Aim of the task
Needed from the data below: every line from the one with "X412171Y53066D02*" up to and including the one with "X512517Y45559D01*", repeated exactly and with nothing else.

Given records
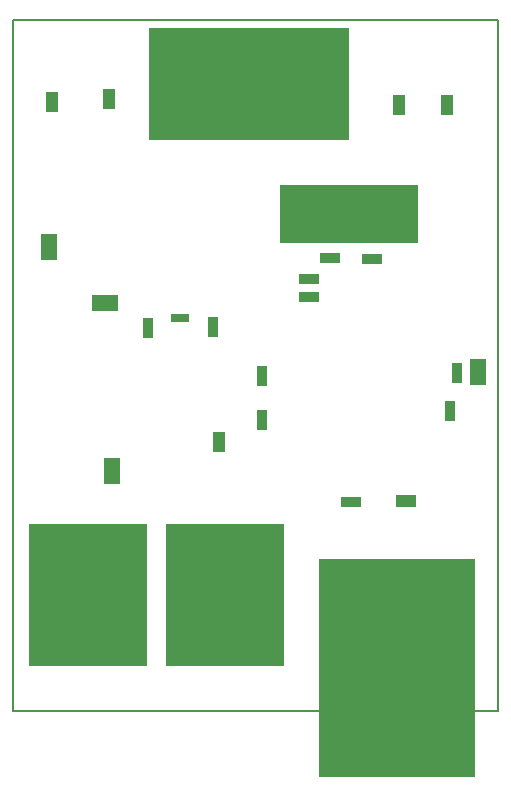
<source format=gbo>
%FSLAX25Y25*%
%MOIN*%
G70*
G01*
G75*
G04 Layer_Color=32896*
%ADD10R,0.21654X0.07874*%
%ADD11R,0.22047X0.22047*%
%ADD12R,0.07874X0.04724*%
%ADD13R,0.00866X0.05906*%
%ADD14R,0.05906X0.00866*%
%ADD15R,0.03937X0.03937*%
%ADD16R,0.03937X0.03937*%
%ADD17R,0.03740X0.02756*%
%ADD18R,0.05118X0.03937*%
%ADD19R,0.06614X0.07874*%
%ADD20R,0.02362X0.05709*%
%ADD21R,0.05709X0.02362*%
%ADD22C,0.03150*%
%ADD23C,0.01063*%
%ADD24C,0.01000*%
%ADD25C,0.00945*%
%ADD26C,0.03937*%
%ADD27R,0.46063X0.19685*%
%ADD28R,0.07087X0.03937*%
%ADD29R,0.66929X0.37402*%
%ADD30R,0.03937X0.07087*%
%ADD31R,0.39370X0.47244*%
%ADD32R,0.51968X0.72835*%
%ADD33R,0.06496X0.02756*%
%ADD34R,0.03543X0.06693*%
%ADD35R,0.08661X0.05709*%
%ADD36R,0.05709X0.08661*%
%ADD37R,0.06693X0.03543*%
%ADD38C,0.04921*%
%ADD39R,0.07874X0.07874*%
%ADD40C,0.00787*%
%ADD41C,0.07874*%
%ADD42C,0.05906*%
%ADD43C,0.13780*%
%ADD44C,0.05000*%
%ADD45C,0.03937*%
%ADD46C,0.01969*%
%ADD47C,0.00394*%
%ADD48R,0.22453X0.08674*%
%ADD49R,0.22847X0.22847*%
%ADD50R,0.08674X0.05524*%
%ADD51R,0.01666X0.06706*%
%ADD52R,0.06706X0.01666*%
%ADD53R,0.04737X0.04737*%
%ADD54R,0.04737X0.04737*%
%ADD55R,0.04540X0.03556*%
%ADD56R,0.05918X0.04737*%
%ADD57R,0.07414X0.08674*%
%ADD58R,0.03162X0.06509*%
%ADD59R,0.06509X0.03162*%
%ADD60C,0.08674*%
%ADD61C,0.06706*%
%ADD62C,0.14579*%
%ADD63C,0.05800*%
%ADD64C,0.04737*%
G54D27*
X493148Y165500D02*
D03*
G54D28*
X512148Y70000D02*
D03*
G54D29*
X459648Y208972D02*
D03*
G54D30*
X525648Y202000D02*
D03*
X509648D02*
D03*
X413148Y204000D02*
D03*
X394148Y203000D02*
D03*
X449648Y89500D02*
D03*
G54D31*
X451758Y38618D02*
D03*
X406258D02*
D03*
G54D32*
X509246Y14291D02*
D03*
G54D33*
X436648Y131000D02*
D03*
G54D34*
X447648Y128000D02*
D03*
X426148Y127500D02*
D03*
X529148Y112500D02*
D03*
X464148Y97000D02*
D03*
X526648Y100000D02*
D03*
X464148Y111500D02*
D03*
G54D35*
X411648Y136000D02*
D03*
G54D36*
X414148Y80000D02*
D03*
X536148Y113000D02*
D03*
X393148Y154500D02*
D03*
G54D37*
X500648Y150500D02*
D03*
X486648Y151000D02*
D03*
X493648Y69500D02*
D03*
X479648Y138000D02*
D03*
Y144000D02*
D03*
G54D38*
X440940Y213619D02*
X440367Y214398D01*
X439404Y214310D01*
X438981Y213440D01*
X439506Y212628D01*
X440472Y212658D01*
X440947Y213500D01*
X460625Y213619D02*
X460052Y214398D01*
X459089Y214310D01*
X458666Y213440D01*
X459191Y212628D01*
X460157Y212658D01*
X460632Y213500D01*
X480310Y213619D02*
X479737Y214398D01*
X478774Y214310D01*
X478351Y213440D01*
X478876Y212628D01*
X479842Y212658D01*
X480317Y213500D01*
X457671Y53066D02*
X458245Y52287D01*
X459207Y52375D01*
X459630Y53245D01*
X459105Y54057D01*
X458139Y54027D01*
X457664Y53185D01*
X412171Y53066D02*
X412745Y52287D01*
X413707Y52375D01*
X414130Y53245D01*
X413605Y54057D01*
X412639Y54027D01*
X412164Y53185D01*
X496767Y33984D02*
X497546Y34557D01*
X497458Y35520D01*
X496588Y35943D01*
X495777Y35418D01*
X495806Y34451D01*
X496648Y33976D01*
X501787Y44023D02*
X502565Y44596D01*
X502478Y45559D01*
X501608Y45982D01*
X500796Y45457D01*
X500826Y44491D01*
X501668Y44016D01*
X506807Y33984D02*
X507585Y34557D01*
X507497Y35520D01*
X506628Y35943D01*
X505816Y35418D01*
X505845Y34451D01*
X506687Y33976D01*
X511826Y44023D02*
X512605Y44596D01*
X512517Y45559D01*
X511648Y45982D01*
X510836Y45457D01*
X510865Y44491D01*
X511707Y44016D01*
X516846Y33984D02*
X517625Y34557D01*
X517537Y35520D01*
X516667Y35943D01*
X515855Y35418D01*
X515885Y34451D01*
X516727Y33976D01*
X521866Y44023D02*
X522644Y44596D01*
X522556Y45559D01*
X521687Y45982D01*
X520875Y45457D01*
X520904Y44491D01*
X521746Y44016D01*
G54D39*
X444869Y33500D02*
D03*
X399369D02*
D03*
G54D40*
X542648Y0D02*
X381231D01*
X542648Y230315D02*
X381231D01*
X542648Y0D02*
Y230315D01*
X381231Y0D02*
Y230315D01*
M02*

</source>
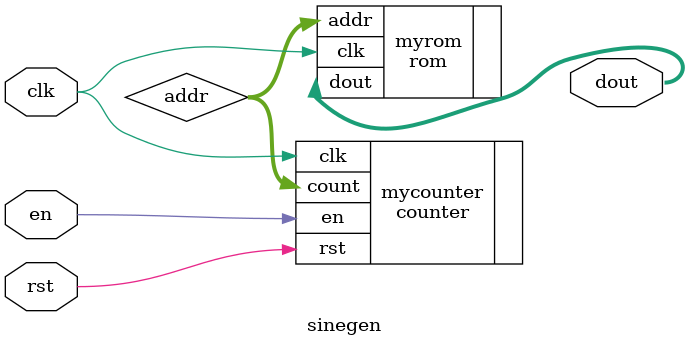
<source format=sv>
module sinegen #(
    parameter ADDRESS_WIDTH = 8,
    DATA_WIDTH = 8
)(
    input logic         clk,
    input logic         rst,
    input logic         en,
   // input logic         [WIDTH-1:0] incr,
    output logic       [DATA_WIDTH-1:0]   dout
   
);
    logic  [ADDRESS_WIDTH-1:0]      addr;    

counter mycounter(
  .clk (clk),
  .rst (rst),
  .en (en),
  .count (addr)
);

rom myrom(
    .clk (clk),
    .addr (addr),
    .dout (dout)
);

endmodule




</source>
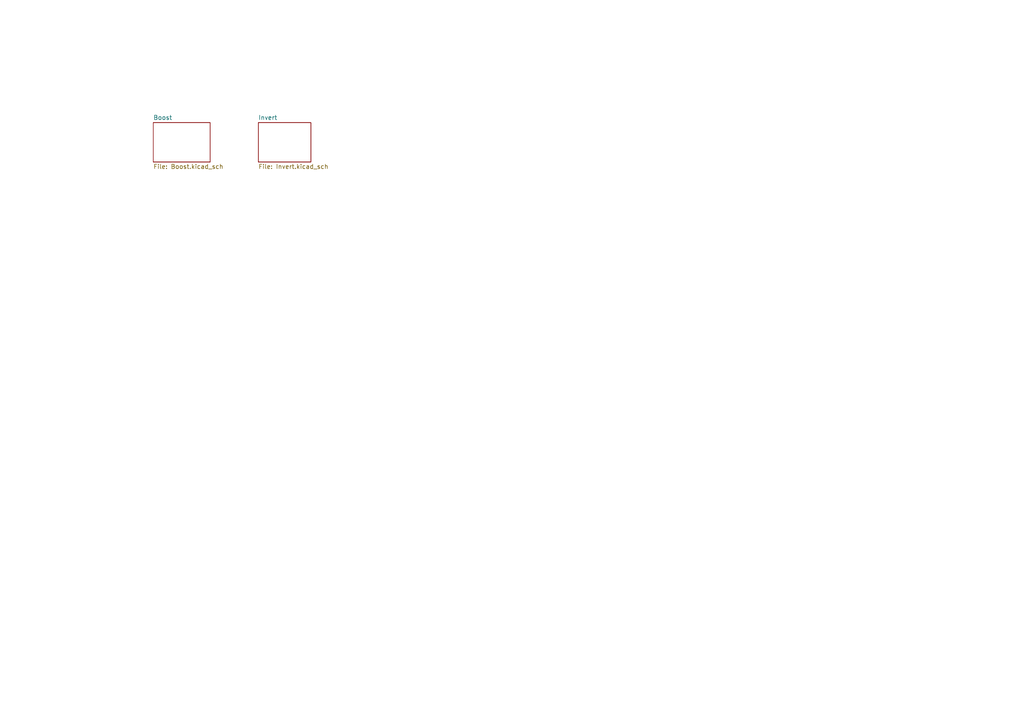
<source format=kicad_sch>
(kicad_sch
	(version 20231120)
	(generator "eeschema")
	(generator_version "8.0")
	(uuid "03772aa5-08c1-4cd6-8005-ce0263fc3dab")
	(paper "A4")
	(lib_symbols)
	(sheet
		(at 74.93 35.56)
		(size 15.24 11.43)
		(fields_autoplaced yes)
		(stroke
			(width 0.1524)
			(type solid)
		)
		(fill
			(color 0 0 0 0.0000)
		)
		(uuid "04bbfaa9-56e4-41fe-93df-fd5d33705031")
		(property "Sheetname" "Invert"
			(at 74.93 34.8484 0)
			(effects
				(font
					(size 1.27 1.27)
				)
				(justify left bottom)
			)
		)
		(property "Sheetfile" "Invert.kicad_sch"
			(at 74.93 47.5746 0)
			(effects
				(font
					(size 1.27 1.27)
				)
				(justify left top)
			)
		)
		(instances
			(project "NJM2374A_Combi"
				(path "/03772aa5-08c1-4cd6-8005-ce0263fc3dab"
					(page "3")
				)
			)
		)
	)
	(sheet
		(at 44.45 35.56)
		(size 16.51 11.43)
		(fields_autoplaced yes)
		(stroke
			(width 0.1524)
			(type solid)
		)
		(fill
			(color 0 0 0 0.0000)
		)
		(uuid "f6f34758-63c9-477c-a3b4-5b62f3fe941d")
		(property "Sheetname" "Boost"
			(at 44.45 34.8484 0)
			(effects
				(font
					(size 1.27 1.27)
				)
				(justify left bottom)
			)
		)
		(property "Sheetfile" "Boost.kicad_sch"
			(at 44.45 47.5746 0)
			(effects
				(font
					(size 1.27 1.27)
				)
				(justify left top)
			)
		)
		(instances
			(project "NJM2374A_Combi"
				(path "/03772aa5-08c1-4cd6-8005-ce0263fc3dab"
					(page "2")
				)
			)
		)
	)
	(sheet_instances
		(path "/"
			(page "1")
		)
	)
)

</source>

Answer box
X412171Y53066D02*
X412745Y52287D01*
X413707Y52375D01*
X414130Y53245D01*
X413605Y54057D01*
X412639Y54027D01*
X412164Y53185D01*
X496767Y33984D02*
X497546Y34557D01*
X497458Y35520D01*
X496588Y35943D01*
X495777Y35418D01*
X495806Y34451D01*
X496648Y33976D01*
X501787Y44023D02*
X502565Y44596D01*
X502478Y45559D01*
X501608Y45982D01*
X500796Y45457D01*
X500826Y44491D01*
X501668Y44016D01*
X506807Y33984D02*
X507585Y34557D01*
X507497Y35520D01*
X506628Y35943D01*
X505816Y35418D01*
X505845Y34451D01*
X506687Y33976D01*
X511826Y44023D02*
X512605Y44596D01*
X512517Y45559D01*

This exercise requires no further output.